Prompt A -> Using the forum post on per-datapoint gradients below, decide whether each statement agrees with it: (i) the writer wants M gradients taken with respect to different parameters; (ii) the writer wants operations on the M gradients other than summing or averaging them; (iii) the writer accepts that specializing map_grad to compute only the average or sum gradient would meet the need. Give yes or no for each, with the deciding words of the post quoted exactly.
Prompt B -> Carry on the forum post on per-datapoint gradients from its final sentence.

[[ Source extract, beginning ]]

Yes, I’m aware that map_grad and mean_batch_grad can return essentially the same thing if we sum over the outputs of map_grad.
In the end, I want M gradients with respect to the same parameter but different datapoints. I want to perform operations on the M gradients other than summing / averaging them. For example, I would like to compute the sum of outer products (sum(first(destructure(g))*transpose(first(destructure(g))) for g in map_grad(m, xs)]).
Isn’t the objective in my example already doing what you suggest? Unless you mean that map_grad and mean_batch_grad can be made equally fast by specializing map_grad to compute only the average/sum gradient. Again, this is not what I am after. I just want a way to compute gradients with respect to a parameter but with different individual datapoints in a way that scales better than looping and calculating each gradient independently.

[[ Source extract, end ]]
[[ Given material, beginning ]]

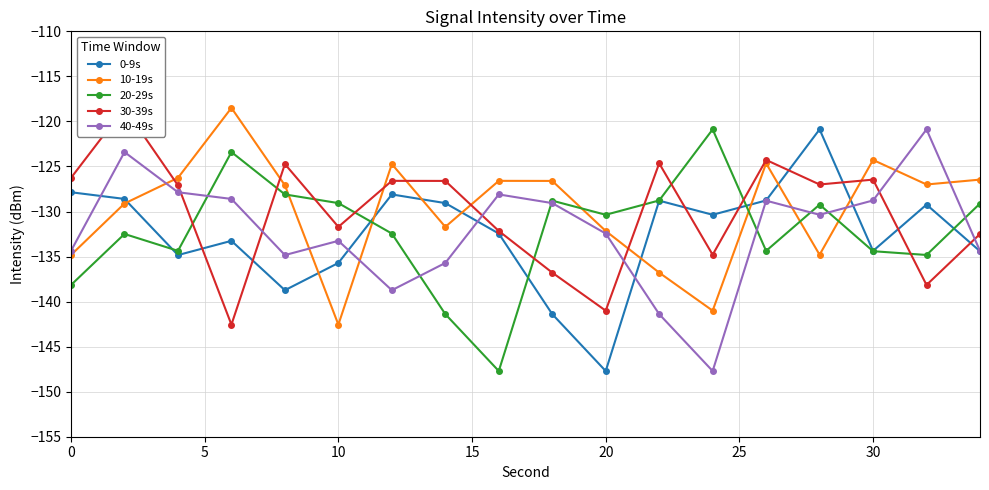

What is the maximum value for 10-19s?

-118.5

[[ Given material, end ]]

Response A ->
(i) No: "I want M gradients with respect to the same parameter but different datapoints."
(ii) Yes: "I want to perform operations on the M gradients other than summing / averaging them."
(iii) No: "Again, this is not what I am after."

Response B ->
Edit: looking at the post you linked and the other comments, are you saying broadcasting could be faster than mapping? Unfortunately, it is not much faster than map.
m = Chain(Dense(10, 32), Dense(32, 32), Dense(32, 10))
xs = randn(Float32, (10, 256))
function broad_grad(m, xs)
xs = [xs[:,i] for i = 1:size(xs, 2)]
Flux.gradient.([m -> sum(m(x)) for x in xs], [m for x in xs])
end
@btime broad_grad(m, xs);
# 2.327 ms (14606 allocations: 2.62 MiB)